My role as UX designer
• Synthesised user problems from user surveys and team interviews
• Created personas and user journeys
• Facilitated an ideation session with the digital team
• Created high-fidelity clickable prototypes, performed guerilla testing to iterate designs
• Prepared annotated production-ready UI designs for desktop and tablet
• Tools used: Sketch, InVision, pen and paper
Challenges
Limited access to the target demographic for research and testing purposes.
Working on a tight timeline (2 weeks), so I had to prioritise usability issues to be addressed.
Other (non-digital) teams having strong opinions on what the UI should look like, so I prepared a separate UX research report explaining rationale behind design decisions.
Discovery
I reviewed responses to the user survey to understand user needs and frustrations. I summarised them in two personas - The Student and The Professor.
Together with the digital team, we mapped our knowledge of how this quiz platform fit into Student user journey.
The key problem areas with the existing platform based on user feedback were:
Design
I personally love using “How Might We” questions to jump start the design process as they help open up your mind and come up with unconventional and sometimes crazy ideas. It also helps formulate solution hypotheses for testing to see if the design has achieved its objective.
Here are some design ideas that were prototyped, tested and recommended:
1. How might we create a feeling of a real life situation?
• introduce other characters in the simulation, show their photographs, names and titles;
• use background images relevant to the context (office, factory, etc.)

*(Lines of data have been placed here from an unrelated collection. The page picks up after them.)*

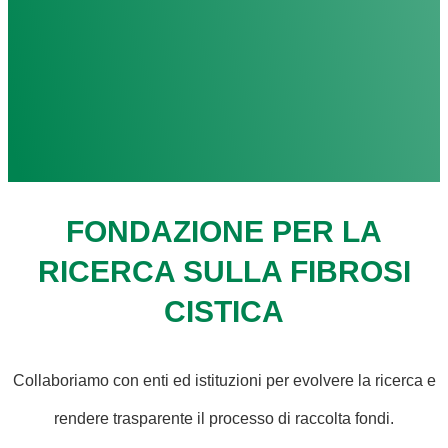
FONDAZIONE PER LA
RICERCA SULLA FIBROSI
CISTICA
Collaboriamo con enti ed istituzioni per evolvere la ricerca e
rendere trasparente il processo di raccolta fondi.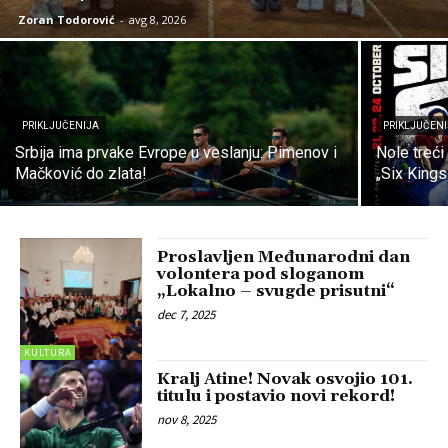
Zoran Todorović
-
avg 8, 2026
PRIKLJUČENIJA
PRIKLJUČEN
Srbija ima prvake Evrope u veslanju: Pimenov i
Nole treći
Mačković do zlata!
„Six Kings
Proslavljen Međunarodni dan
volontera pod sloganom
„Lokalno – svugde prisutni“
dec 7, 2025
KULTURA
Kralj Atine! Novak osvojio 101.
titulu i postavio novi rekord!
nov 8, 2025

2. How might we make relevant content available on the screen, visually distinct and consistent?
• visually separate provided information from the questions;
• make sure related charts and graphs can be easily accessed.
3. How might we show results in a more structured, exciting and interactive way?

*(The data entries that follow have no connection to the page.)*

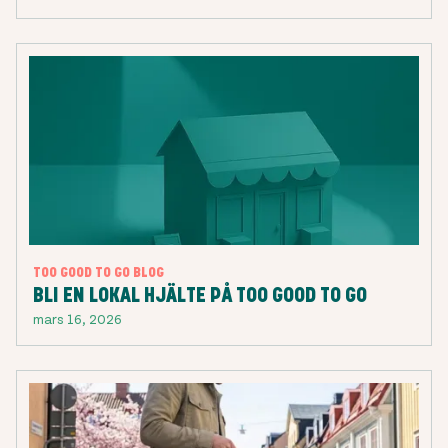
TOO GOOD TO GO BLOG
BLI EN LOKAL HJÄLTE PÅ TOO GOOD TO GO
mars 16, 2026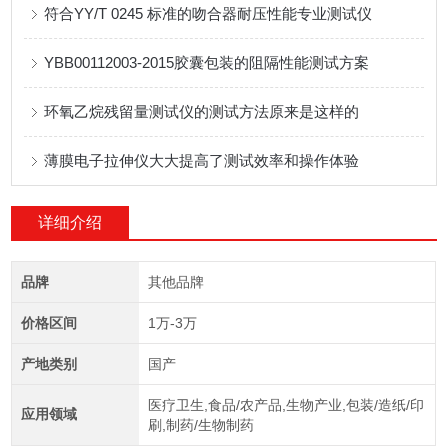
符合YY/T 0245 标准的吻合器耐压性能专业测试仪
YBB00112003-2015胶囊包装的阻隔性能测试方案
环氧乙烷残留量测试仪的测试方法原来是这样的
薄膜电子拉伸仪大大提高了测试效率和操作体验
详细介绍
品牌
其他品牌
价格区间
1万-3万
产地类别
国产
医疗卫生,食品/农产品,生物产业,包装/造纸/印
应用领域
刷,制药/生物制药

I facilitated an ideation session with the digital team to get everyone's creative ideas as this was the most challenging question. Why would a time-poor student want to do this quiz if it doesn't provide any useful feedback or recommendations in the end?
As a team, we came up with some great ideas, like:
• have a summary and a full version of the feedback so that students can quickly scan it (for example, while on the bus to uni) and read (at home);
• show decision rating (as stars) so that users can quickly validate answers and focus on questions with a low score;
• follow CAR (challenge, action, result) framework when presenting detailed results to demonstrate the impact of decisions rather than labelling them as “right” or “wrong” (as real life is not black and white).
Prototyping and testing
I sketched key page layouts and UI elements on paper to explore a number of possible designs before I moved to Sketch and InVision. Cengage Head Office recently introduced a new Bootstrap design guide, which was handy, so I set it up as a template in Sketch.
I did one round of guerilla testing with 5 participants (Cengage employees outside the digital team, as I didn’t have access to the actual users).
Testing results:
• users didn’t notice the option for a quick intro tour so they ended up not using some useful navigation and feedback features – I made the intro tour start automatically for first time users;
• on the feedback page, users wanted to clearly see what questions they were not good at – I highlighted the questions where they needed improvement.
The solution
Next steps
I handed over UI designs in Sketch (with annotations) to the development team, as well as Research insights and design recommendations report to the Digital Lead as a guidance for further improvements.
The recommendations also included some ideas on how to make the experience more engaging, including other possible types of feedback, adding other simulation game elements (roles, a chance element, a mentor), as well as suggestion to explore opportunities of LMS (learning management system) integration and a need for a mobile version.